I worked on a data project that involved stats from top startup accelerators. One of our data points involved investors and one of the accelerators had their own investors listed in our data. Because I wanted to know what the data for outside investors looked like, the data from the accelerator’s own investors was unnecessary and I removed it for better results.

Pro Tip

Relying on poorly formatted data can render your analysis useless and really hurt your business when you’re making large strategic decisions based on it.

Pro Tip

Take a look at Data Wrangler. It’s a tool developed at Stanford for cleaning up your data.

Analyzing your data

Now you have a nice clean data set to work with. Before starting your analysis, it's ideal to have benchmarks for your product/industry. This way, it’s much easier to know if you’re seeing something out of the ordinary that needs further investigation.

Sorting data is the easiest way to start analyzing it. You just sort data by column in ascending or descending order and look at the top 5, 10 and 20 entries vs. the bottom entries. Is there anything that sticks out? What do the top entries or bottom entries have in common?

Finding averages would be the next step. Look up the averages of each column with integers and compare it with the averages of the top 5, 10 and 20 and the bottom 5, 10 and 20. How much higher is the average of the top 20 versus the entire set?

You have to be cautious with averages, though. Extreme outliers pull averages away from normal behavioral trends and can make them unreliable. To give yourself a better picture, find the median and look at the average alongside it.

Next up is the pivot table. A pivot-table can automatically sort, count total or give the average of your data. It displays the results in a second table, the pivot table, showing the summarized data.

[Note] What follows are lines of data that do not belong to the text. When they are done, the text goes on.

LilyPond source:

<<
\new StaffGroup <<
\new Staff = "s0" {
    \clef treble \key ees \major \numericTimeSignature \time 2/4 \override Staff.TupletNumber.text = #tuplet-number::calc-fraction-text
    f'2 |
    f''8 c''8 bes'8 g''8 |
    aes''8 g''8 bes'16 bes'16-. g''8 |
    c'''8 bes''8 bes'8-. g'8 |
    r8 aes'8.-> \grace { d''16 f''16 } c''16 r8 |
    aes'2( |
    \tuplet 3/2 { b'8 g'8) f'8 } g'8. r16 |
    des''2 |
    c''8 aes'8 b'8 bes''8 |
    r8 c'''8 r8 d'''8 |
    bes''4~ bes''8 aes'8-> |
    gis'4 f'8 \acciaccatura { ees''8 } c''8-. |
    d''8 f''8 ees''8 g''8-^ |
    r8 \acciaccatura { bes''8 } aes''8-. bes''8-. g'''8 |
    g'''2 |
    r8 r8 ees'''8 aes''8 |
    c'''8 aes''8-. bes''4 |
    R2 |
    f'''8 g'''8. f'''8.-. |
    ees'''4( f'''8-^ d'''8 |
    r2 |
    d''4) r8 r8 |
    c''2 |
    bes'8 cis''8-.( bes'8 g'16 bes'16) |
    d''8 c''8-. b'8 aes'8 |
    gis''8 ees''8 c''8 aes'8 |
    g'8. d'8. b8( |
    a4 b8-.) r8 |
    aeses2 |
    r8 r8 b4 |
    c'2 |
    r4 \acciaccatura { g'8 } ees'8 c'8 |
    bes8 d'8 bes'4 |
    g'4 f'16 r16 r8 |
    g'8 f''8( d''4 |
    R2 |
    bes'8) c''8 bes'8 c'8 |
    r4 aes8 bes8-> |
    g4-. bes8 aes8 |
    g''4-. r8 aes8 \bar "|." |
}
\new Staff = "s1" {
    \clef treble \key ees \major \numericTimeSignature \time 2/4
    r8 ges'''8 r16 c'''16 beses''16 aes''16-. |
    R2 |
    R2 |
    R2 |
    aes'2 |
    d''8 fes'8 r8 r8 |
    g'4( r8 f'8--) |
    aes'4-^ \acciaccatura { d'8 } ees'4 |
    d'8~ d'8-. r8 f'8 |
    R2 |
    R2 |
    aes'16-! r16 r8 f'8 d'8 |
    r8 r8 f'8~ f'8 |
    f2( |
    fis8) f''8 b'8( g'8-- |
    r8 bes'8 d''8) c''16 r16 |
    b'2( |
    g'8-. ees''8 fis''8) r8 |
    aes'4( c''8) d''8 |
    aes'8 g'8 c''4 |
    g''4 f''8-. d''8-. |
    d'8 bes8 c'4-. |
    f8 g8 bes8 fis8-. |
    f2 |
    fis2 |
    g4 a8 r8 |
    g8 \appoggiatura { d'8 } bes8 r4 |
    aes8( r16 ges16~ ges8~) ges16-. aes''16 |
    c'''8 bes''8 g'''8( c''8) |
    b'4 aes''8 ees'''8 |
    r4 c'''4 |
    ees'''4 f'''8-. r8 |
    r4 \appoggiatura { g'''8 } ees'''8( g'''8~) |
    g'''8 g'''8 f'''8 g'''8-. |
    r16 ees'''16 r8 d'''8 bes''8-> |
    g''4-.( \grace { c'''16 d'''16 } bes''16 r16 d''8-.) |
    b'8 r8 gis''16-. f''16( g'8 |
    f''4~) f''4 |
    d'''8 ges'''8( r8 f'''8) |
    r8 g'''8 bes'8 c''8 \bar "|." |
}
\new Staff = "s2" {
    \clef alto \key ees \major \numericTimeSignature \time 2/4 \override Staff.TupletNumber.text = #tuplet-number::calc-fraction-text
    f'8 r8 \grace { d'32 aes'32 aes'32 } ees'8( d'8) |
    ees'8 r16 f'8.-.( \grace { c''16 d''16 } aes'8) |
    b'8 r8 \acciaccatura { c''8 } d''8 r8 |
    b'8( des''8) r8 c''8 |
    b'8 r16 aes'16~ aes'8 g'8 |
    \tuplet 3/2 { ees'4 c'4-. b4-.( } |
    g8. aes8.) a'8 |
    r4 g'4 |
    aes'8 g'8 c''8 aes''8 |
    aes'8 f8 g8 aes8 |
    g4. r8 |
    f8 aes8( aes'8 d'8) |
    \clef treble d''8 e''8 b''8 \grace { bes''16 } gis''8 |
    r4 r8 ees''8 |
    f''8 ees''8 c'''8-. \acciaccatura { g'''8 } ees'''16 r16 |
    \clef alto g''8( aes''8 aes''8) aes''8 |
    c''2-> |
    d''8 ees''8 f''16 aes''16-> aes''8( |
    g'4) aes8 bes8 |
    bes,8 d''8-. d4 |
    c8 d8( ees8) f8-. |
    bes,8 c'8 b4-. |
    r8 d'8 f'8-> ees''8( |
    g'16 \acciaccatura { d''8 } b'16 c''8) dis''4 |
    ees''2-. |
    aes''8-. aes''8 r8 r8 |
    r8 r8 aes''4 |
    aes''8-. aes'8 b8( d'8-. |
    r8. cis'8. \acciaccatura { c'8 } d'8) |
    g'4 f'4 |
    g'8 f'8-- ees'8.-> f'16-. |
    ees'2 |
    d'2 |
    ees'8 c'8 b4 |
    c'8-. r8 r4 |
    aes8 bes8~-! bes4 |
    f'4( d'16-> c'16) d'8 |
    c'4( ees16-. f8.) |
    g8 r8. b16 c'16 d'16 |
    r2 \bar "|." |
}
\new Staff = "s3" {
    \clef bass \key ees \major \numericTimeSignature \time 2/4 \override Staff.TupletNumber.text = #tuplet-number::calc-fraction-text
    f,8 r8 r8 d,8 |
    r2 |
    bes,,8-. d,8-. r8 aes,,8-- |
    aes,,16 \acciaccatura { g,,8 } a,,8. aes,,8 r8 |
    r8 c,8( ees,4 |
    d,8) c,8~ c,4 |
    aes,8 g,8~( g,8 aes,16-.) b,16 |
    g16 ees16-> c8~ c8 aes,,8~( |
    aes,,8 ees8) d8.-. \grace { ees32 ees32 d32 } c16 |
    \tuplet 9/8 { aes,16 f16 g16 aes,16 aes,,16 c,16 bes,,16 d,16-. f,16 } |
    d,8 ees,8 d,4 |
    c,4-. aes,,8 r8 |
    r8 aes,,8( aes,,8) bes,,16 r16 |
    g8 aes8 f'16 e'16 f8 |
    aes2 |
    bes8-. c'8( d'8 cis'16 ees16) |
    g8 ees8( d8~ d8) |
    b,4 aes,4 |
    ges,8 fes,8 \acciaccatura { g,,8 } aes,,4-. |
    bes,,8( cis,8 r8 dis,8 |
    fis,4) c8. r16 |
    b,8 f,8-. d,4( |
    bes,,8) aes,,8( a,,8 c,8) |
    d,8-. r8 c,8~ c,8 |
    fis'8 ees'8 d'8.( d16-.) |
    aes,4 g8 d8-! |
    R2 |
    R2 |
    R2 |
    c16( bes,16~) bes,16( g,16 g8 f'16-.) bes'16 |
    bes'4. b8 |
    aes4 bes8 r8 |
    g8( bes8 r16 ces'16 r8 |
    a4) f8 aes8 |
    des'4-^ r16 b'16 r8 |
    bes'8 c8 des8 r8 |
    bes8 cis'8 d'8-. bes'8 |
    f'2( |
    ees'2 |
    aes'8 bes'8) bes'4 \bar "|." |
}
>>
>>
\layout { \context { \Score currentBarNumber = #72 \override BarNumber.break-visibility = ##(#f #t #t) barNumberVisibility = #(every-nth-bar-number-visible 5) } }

Pivot tables are a great way to look at distribution for a metric. For example, they can be very helpful for finding the activation points of your customers. You could use a pivot table to look at the distribution of people per first, second and so on visits. As the conversion rate from visit to visit plateaus, there’s a good chance you’ve found your customer’s activation point.


I have used distribution charts many times to find powerful insights. For one client, it was only when I looked at their retention metrics with a distribution chart, that it became clear how bad their conversion rate from first to second visit was. This meant that while they were putting money and time into acquisition, their customers weren’t being retained and were never coming back after their first visit.


One of my client's had one customer who used their product vastly more than any other customer. While it’s great to have a super fan like that, including the customer in our data analysis skewed our results. We took the customer out and were able to more accurately determine normal customer behavior.

Pro Tip

Look at how certain channels perform all the way through your relationship with customers. Maybe your organic search traffic converts better than your paid search traffic, but you may find that after several months or longer, you retain fewer SEO customers and you end up with more revenue from your PPC.